Une visite hermétique.

Jean François Lucido

"Ayant mis dans ta pensée qu’il n’est pour toi rien d’impossible, estime-toi immortel et capable de tout comprendre."


 

 

La phrase d'un livre abandonné sur un banc fut insolite pour un jardin public automnale. Je m'assis et feuilleta les quelques feuilles de l'antique bouquin.

"Qui ose braver l'instant, pour écouter l'étrange histoire d'un livre maudit écrit par un rêveur anonyme ?" 

Mes yeux s'engourdirent. Je m'assoupis. "...écrit par un rêveur anonyme ?"...

Un homme d'allure très maigre, s'approcha de moi. Un moine usé par sa quête de dieu, le visage travaillé par les épreuves. Il tenait un livre à demi rongé par de longues et éprouvantes méditations; visiblement les nourriture spirituelles le retenait sur notre pauvre planète. J'étais frappé par cette vision de la Mater Dolorosa, du moins la prime impression que j'éprouvai de sa piteuse relique, au bord de l'agonie, fut qu'il paraissait anachronique dans un monde où la technologie remplace désormais la pensée critique. Cet homme, homme de foi portait les stigmates d'une vie de renoncement aux plaisirs éphémères qu'offrait une vie terrestre absurde.

Renoncement! Par quel mystère peut-on renoncer à la joie, à l'émotion, au rire, à l'amour! Cet abandon de la vie m'échappait. Certes, la vie dans sa tourmente géographique et temporelle est vide de sens. Vide de sens! Le moine me fixa des yeux comme pour juger ma pensée, des yeux chargés de grandes lumières. Il vint à moi d'une démarche qui se fit rassurante, il ouvrit le livre et lut un extrait d'un chapitre énigmatique :

"Les mots – le mystère du Mot privé d'R- vivent, respirent, dorment, souffrent et meurent. Les mots sont comme des vitraux laissant filtrer la douce et musicale lumière. Lumière aux mille feux, aux notes célestes, lumière philosophale. Dans le ventre du mot sommeille le gardien de l'arcane. L'intimité du mot se dévoile gracieusement, pudiquement. Les consonnes constituent l'armature de plomb, épaisse et protectrice, soutenant la magie des voyelles, la couleur des voyelles.

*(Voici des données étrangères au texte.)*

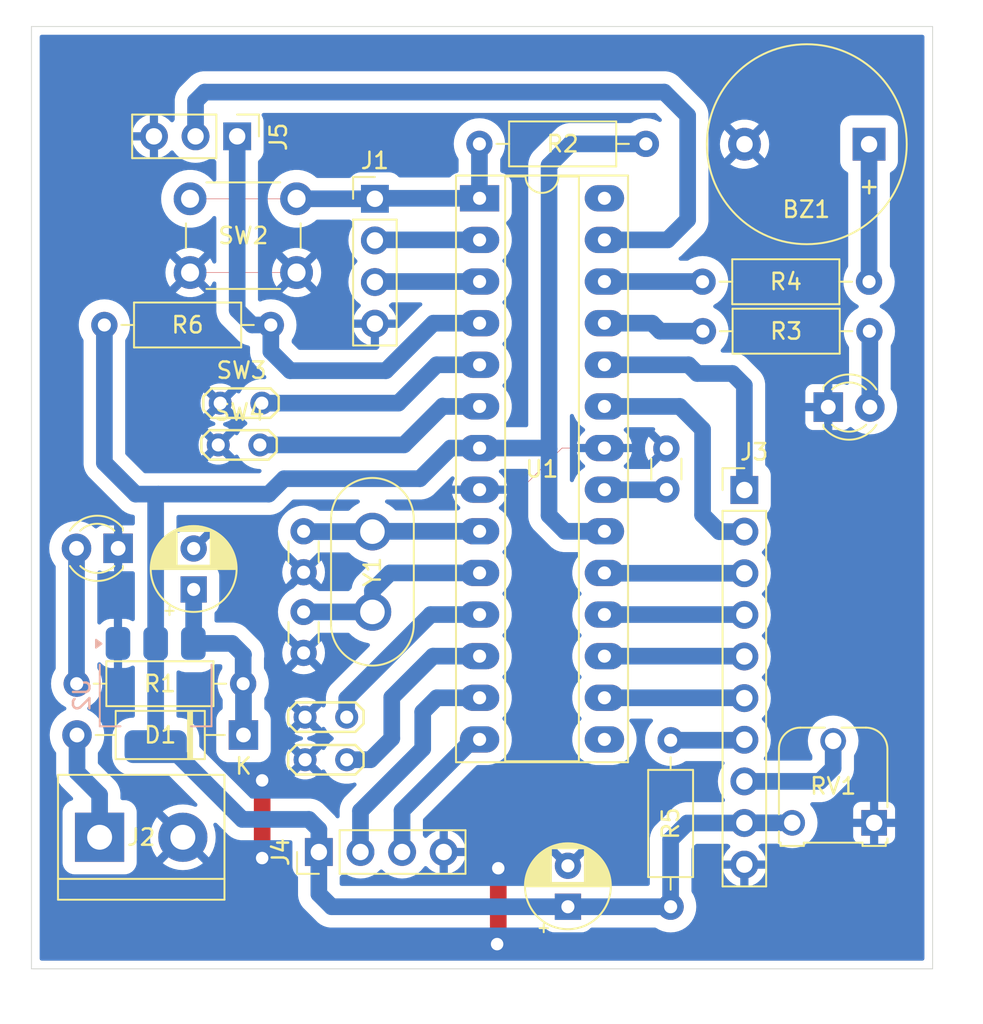
<source format=kicad_pcb>
(kicad_pcb
	(version 20240108)
	(generator "pcbnew")
	(generator_version "8.0")
	(general
		(thickness 1.6)
		(legacy_teardrops no)
	)
	(paper "A4")
	(layers
		(0 "F.Cu" signal)
		(31 "B.Cu" signal)
		(32 "B.Adhes" user "B.Adhesive")
		(33 "F.Adhes" user "F.Adhesive")
		(34 "B.Paste" user)
		(35 "F.Paste" user)
		(36 "B.SilkS" user "B.Silkscreen")
		(37 "F.SilkS" user "F.Silkscreen")
		(38 "B.Mask" user)
		(39 "F.Mask" user)
		(40 "Dwgs.User" user "User.Drawings")
		(41 "Cmts.User" user "User.Comments")
		(42 "Eco1.User" user "User.Eco1")
		(43 "Eco2.User" user "User.Eco2")
		(44 "Edge.Cuts" user)
		(45 "Margin" user)
		(46 "B.CrtYd" user "B.Courtyard")
		(47 "F.CrtYd" user "F.Courtyard")
		(48 "B.Fab" user)
		(49 "F.Fab" user)
		(50 "User.1" user)
		(51 "User.2" user)
		(52 "User.3" user)
		(53 "User.4" user)
		(54 "User.5" user)
		(55 "User.6" user)
		(56 "User.7" user)
		(57 "User.8" user)
		(58 "User.9" user)
	)
	(setup
		(pad_to_mask_clearance 0)
		(allow_soldermask_bridges_in_footprints no)
		(pcbplotparams
			(layerselection 0x00010fc_ffffffff)
			(plot_on_all_layers_selection 0x0000000_00000000)
			(disableapertmacros no)
			(usegerberextensions no)
			(usegerberattributes yes)
			(usegerberadvancedattributes yes)
			(creategerberjobfile yes)
			(dashed_line_dash_ratio 12.000000)
			(dashed_line_gap_ratio 3.000000)
			(svgprecision 4)
			(plotframeref no)
			(viasonmask no)
			(mode 1)
			(useauxorigin no)
			(hpglpennumber 1)
			(hpglpenspeed 20)
			(hpglpendiameter 15.000000)
			(pdf_front_fp_property_popups yes)
			(pdf_back_fp_property_popups yes)
			(dxfpolygonmode yes)
			(dxfimperialunits yes)
			(dxfusepcbnewfont yes)
			(psnegative no)
			(psa4output no)
			(plotreference yes)
			(plotvalue yes)
			(plotfptext yes)
			(plotinvisibletext no)
			(sketchpadsonfab no)
			(subtractmaskfromsilk no)
			(outputformat 1)
			(mirror no)
			(drillshape 1)
			(scaleselection 1)
			(outputdirectory "")
		)
	)
	(net 0 "")
	(net 1 "Net-(BZ1-+)")
	(net 2 "GND")
	(net 3 "Net-(U1-AREF)")
	(net 4 "+12V")
	(net 5 "Net-(U1-XTAL1{slash}PB6)")
	(net 6 "Net-(U1-XTAL2{slash}PB7)")
	(net 7 "+5V")
	(net 8 "Net-(D1-A)")
	(net 9 "Net-(D2-A)")
	(net 10 "Net-(D3-A)")
	(net 11 "/Tx")
	(net 12 "/Reset")
	(net 13 "/Rx")
	(net 14 "Net-(J3-Pin_8)")
	(net 15 "/RS")
	(net 16 "/D5")
	(net 17 "/E")
	(net 18 "/D7")
	(net 19 "Net-(J3-Pin_7)")
	(net 20 "/D4")
	(net 21 "/D6")
	(net 22 "/CLK")
	(net 23 "/OUT")
	(net 24 "/proximity")
	(net 25 "/fluid")
	(net 26 "/Indicator")
	(net 27 "/Buzzer")
	(net 28 "/button1")
	(net 29 "/button2")
	(net 30 "/button3")
	(net 31 "/button4")
	(net 32 "unconnected-(U1-PC5-Pad28)")
	(net 33 "unconnected-(U1-PB1-Pad15)")
	(footprint "Capacitor_THT:CP_Radial_D5.0mm_P2.50mm" (layer "F.Cu") (at 159.66 117.83 90))
	(footprint "Connector_PinHeader_2.54mm:PinHeader_1x10_P2.54mm_Vertical" (layer "F.Cu") (at 170.43 92.4))
	(footprint "Package_DIP:DIP-28_W7.62mm_Socket_LongPads" (layer "F.Cu") (at 154.27 74.6))
	(footprint "Diode_THT:D_A-405_P10.16mm_Horizontal" (layer "F.Cu") (at 139.86 107.35 180))
	(footprint "TestPoint:TestPoint_2Pads_Pitch2.54mm_Drill0.8mm" (layer "F.Cu") (at 143.62 106.26))
	(footprint "Resistor_THT:R_Axial_DIN0207_L6.3mm_D2.5mm_P10.16mm_Horizontal" (layer "F.Cu") (at 167.88 79.69))
	(footprint "Resistor_THT:R_Axial_DIN0207_L6.3mm_D2.5mm_P10.16mm_Horizontal" (layer "F.Cu") (at 165.93 107.67 -90))
	(footprint "Resistor_THT:R_Axial_DIN0207_L6.3mm_D2.5mm_P10.16mm_Horizontal" (layer "F.Cu") (at 154.26 71.28))
	(footprint "Capacitor_THT:C_Disc_D3.0mm_W1.6mm_P2.50mm" (layer "F.Cu") (at 165.67 92.37 90))
	(footprint "Button_Switch_THT:SW_PUSH_6mm" (layer "F.Cu") (at 136.6 74.63))
	(footprint "Capacitor_THT:C_Disc_D3.0mm_W1.6mm_P2.50mm" (layer "F.Cu") (at 143.53 94.92 -90))
	(footprint "TestPoint:TestPoint_2Pads_Pitch2.54mm_Drill0.8mm" (layer "F.Cu") (at 138.44 87.1))
	(footprint "LED_THT:LED_D3.0mm" (layer "F.Cu") (at 132.21 95.96 180))
	(footprint "TerminalBlock:TerminalBlock_bornier-2_P5.08mm" (layer "F.Cu") (at 131.08 113.59))
	(footprint "Resistor_THT:R_Axial_DIN0207_L6.3mm_D2.5mm_P10.16mm_Horizontal" (layer "F.Cu") (at 131.37 82.33))
	(footprint "Potentiometer_THT:Potentiometer_Runtron_RM-065_Vertical" (layer "F.Cu") (at 178.35 112.71 180))
	(footprint "Buzzer_Beeper:Buzzer_12x9.5RM7.6" (layer "F.Cu") (at 178.04 71.3 180))
	(footprint "TestPoint:TestPoint_2Pads_Pitch2.54mm_Drill0.8mm" (layer "F.Cu") (at 138.32 89.65))
	(footprint "TestPoint:TestPoint_2Pads_Pitch2.54mm_Drill0.8mm" (layer "F.Cu") (at 143.62 108.86))
	(footprint "Connector_PinHeader_2.54mm:PinHeader_1x04_P2.54mm_Vertical" (layer "F.Cu") (at 147.88 74.63))
	(footprint "Capacitor_THT:C_Disc_D3.0mm_W1.6mm_P2.50mm" (layer "F.Cu") (at 143.53 102.34 90))
	(footprint "Crystal:Crystal_HC50_Vertical" (layer "F.Cu") (at 147.73 99.84 90))
	(footprint "Connector_PinHeader_2.54mm:PinHeader_1x04_P2.54mm_Vertical" (layer "F.Cu") (at 144.46 114.49 90))
	(footprint "Resistor_THT:R_Axial_DIN0207_L6.3mm_D2.5mm_P10.16mm_Horizontal" (layer "F.Cu") (at 139.84 104.22 180))
	(footprint "Capacitor_THT:CP_Radial_D5.0mm_P2.50mm" (layer "F.Cu") (at 136.82 98.47 90))
	(footprint "LED_THT:LED_D3.0mm" (layer "F.Cu") (at 175.55 87.34))
	(footprint "Connector_PinHeader_2.54mm:PinHeader_1x03_P2.54mm_Vertical" (layer "F.Cu") (at 139.475 70.82 -90))
	(footprint "Resistor_THT:R_Axial_DIN0207_L6.3mm_D2.5mm_P10.16mm_Horizontal" (layer "F.Cu") (at 167.9 82.71))
	(footprint "Package_TO_SOT_SMD:SOT-223-3_TabPin2"
		(layer "B.Cu")
		(uuid "109cc0e8-cff3-4775-a7a7-a4f70277ee91")
		(at 134.5 104.91 -90)
		(descr "module CMS SOT223 4 pins")
		(tags "CMS SOT")
		(property "Reference" "U2"
			(at 0 4.5 90)
			(layer "B.SilkS")
			(uuid "742c90e0-31f4-4ef4-8480-67d7c37d4e66")
			(effects
				(font
					(size 1 1)
					(thickness 0.15)
				)
				(justify mirror)
			)
		)
		(property "Value" "AMS1117-5.0"
			(at 0 -4.5 90)
			(layer "B.Fab")
			(uuid "e44c326e-e4e6-4ac8-8486-02b778a15419")
			(effects
				(font
					(size 1 1)
					(thickness 0.15)
				)
				(justify mirror)
			)
		)
		(property "Footprint" "Package_TO_SOT_SMD:SOT-223-3_TabPin2"
			(at 0 0 90)
			(unlocked yes)
			(layer "B.Fab")
			(hide yes)
			(uuid "6b8fd748-3d63-4123-8636-13baf33bdc9a")
			(effects
				(font
					(size 1.27 1.27)
				)
				(justify mirror)
			)
		)
		(pr
... [138897 chars truncated]
</source>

La consonne est une terre, la voyelle est une eau.

Le mot mérite d'être caressé, une confession d'amour dans le mot s'écrie. Connaître le secret du mot c'est respirer le souffle divin, c'est écouter le vent siffler une musique des anges, c'est s'approcher du créateur.

Les mots voyagent, les mots prennent leur envol et s'amusent avec le temps.

L'air que nous respirons est peuplé de ces resplendissants habitants des livres. Tout est mot. Mot pour l'entendre, mot pour dormir, mot pour s'éveiller. Monde horizontal croisant les cités verticales.

Écoutons la course du mot, nul ne peut savoir d'où il vient et où il va. Le langage vagabonde avec l'onde, l'onde du temps, le sel miraculeux qui relie l'homme à son désert. L'écrit est une cabale précieuse, une science avec une conscience tel un cheval aux ailes d'or nous guidant vers la quête du son, de la voix, d'un cerveau, d'une présence, d'une vie…La musique du mot harmonise l'esprit ainsi l'âme s'édifie, l'architecture de l'alphabet scelle le mystère de l'homme. Le mot défie la mo(R)t. "

Le moine referma son livre et repartit vers un nulle part défiant ma pauvre raison. J'ai vu un Gardien de l'alphabet mutant. Le silence et le des dunes du désert l'accompagnèrent. Le silence du savoir disparut emportant avec lui l'énigme de l'écriture....

Un rire d'enfant me ramena à la réalité. J'étais toujours dans ce jardin public. L'antique bouquin avait disparu du banc.

 Nous rêvons à l'envers de l'endroit où les rêves fuient.